WHAT NEEDS TO BE DONE: Please turn every line of the records below into a numbered list, skipping blank lines and leaving out the pictures.

MATERIAL FOR THIS TASK:
--- --- ---
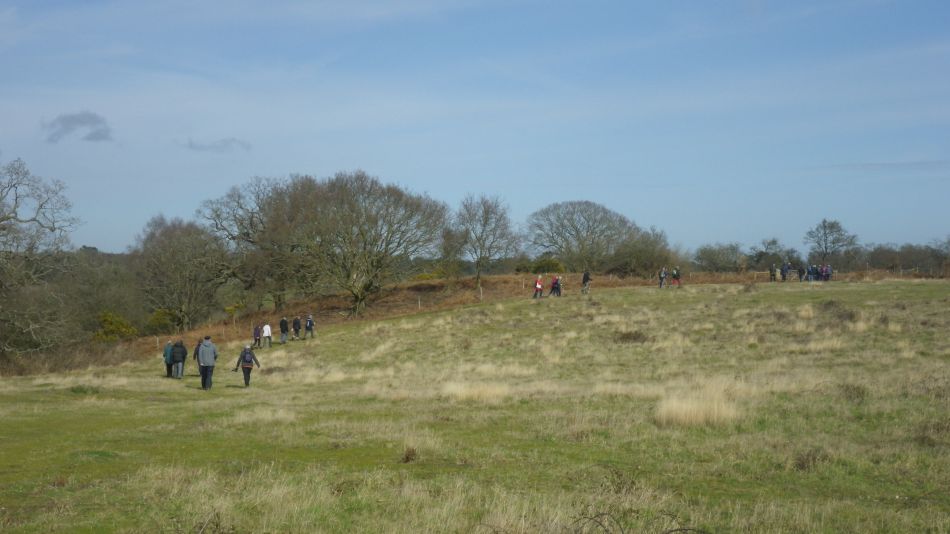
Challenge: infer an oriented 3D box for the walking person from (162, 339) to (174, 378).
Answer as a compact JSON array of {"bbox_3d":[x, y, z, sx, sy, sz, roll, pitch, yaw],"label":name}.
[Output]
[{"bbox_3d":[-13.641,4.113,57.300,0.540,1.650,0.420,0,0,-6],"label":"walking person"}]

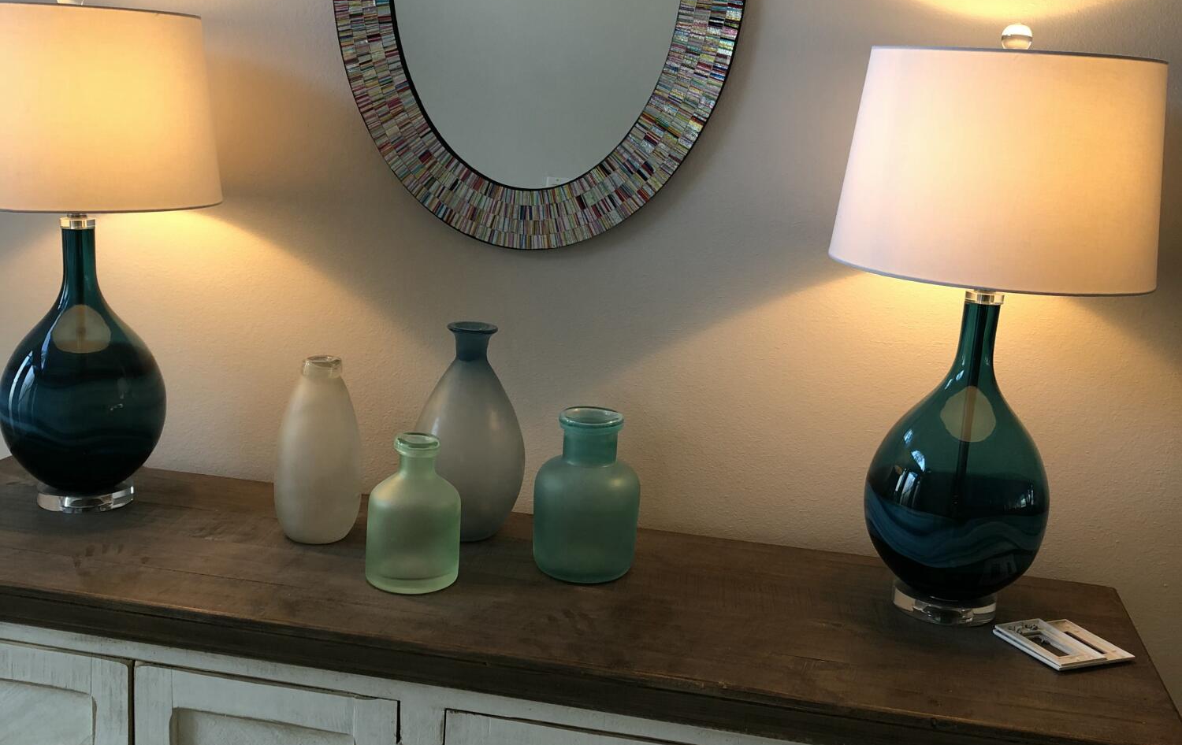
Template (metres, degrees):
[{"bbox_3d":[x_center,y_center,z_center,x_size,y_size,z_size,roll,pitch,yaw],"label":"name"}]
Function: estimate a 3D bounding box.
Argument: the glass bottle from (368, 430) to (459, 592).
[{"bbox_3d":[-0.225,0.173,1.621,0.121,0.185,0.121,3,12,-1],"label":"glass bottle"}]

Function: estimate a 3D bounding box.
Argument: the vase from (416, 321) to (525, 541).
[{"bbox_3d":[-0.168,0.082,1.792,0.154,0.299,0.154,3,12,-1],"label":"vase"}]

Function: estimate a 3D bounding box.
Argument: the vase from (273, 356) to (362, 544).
--- --- ---
RESULT OF THIS TASK:
1. Challenge: infer an oriented 3D box for the walking person from (162, 339) to (174, 378).
2. Answer as a compact JSON array of {"bbox_3d":[x, y, z, sx, sy, sz, roll, pitch, yaw],"label":name}.
3. [Output]
4. [{"bbox_3d":[-13.641,4.113,57.300,0.540,1.650,0.420,0,0,-6],"label":"walking person"}]
5. Template (metres, degrees):
6. [{"bbox_3d":[x_center,y_center,z_center,x_size,y_size,z_size,roll,pitch,yaw],"label":"name"}]
7. Function: estimate a 3D bounding box.
8. Argument: the glass bottle from (368, 430) to (459, 592).
9. [{"bbox_3d":[-0.225,0.173,1.621,0.121,0.185,0.121,3,12,-1],"label":"glass bottle"}]
10. Function: estimate a 3D bounding box.
11. Argument: the vase from (416, 321) to (525, 541).
12. [{"bbox_3d":[-0.168,0.082,1.792,0.154,0.299,0.154,3,12,-1],"label":"vase"}]
13. Function: estimate a 3D bounding box.
14. Argument: the vase from (273, 356) to (362, 544).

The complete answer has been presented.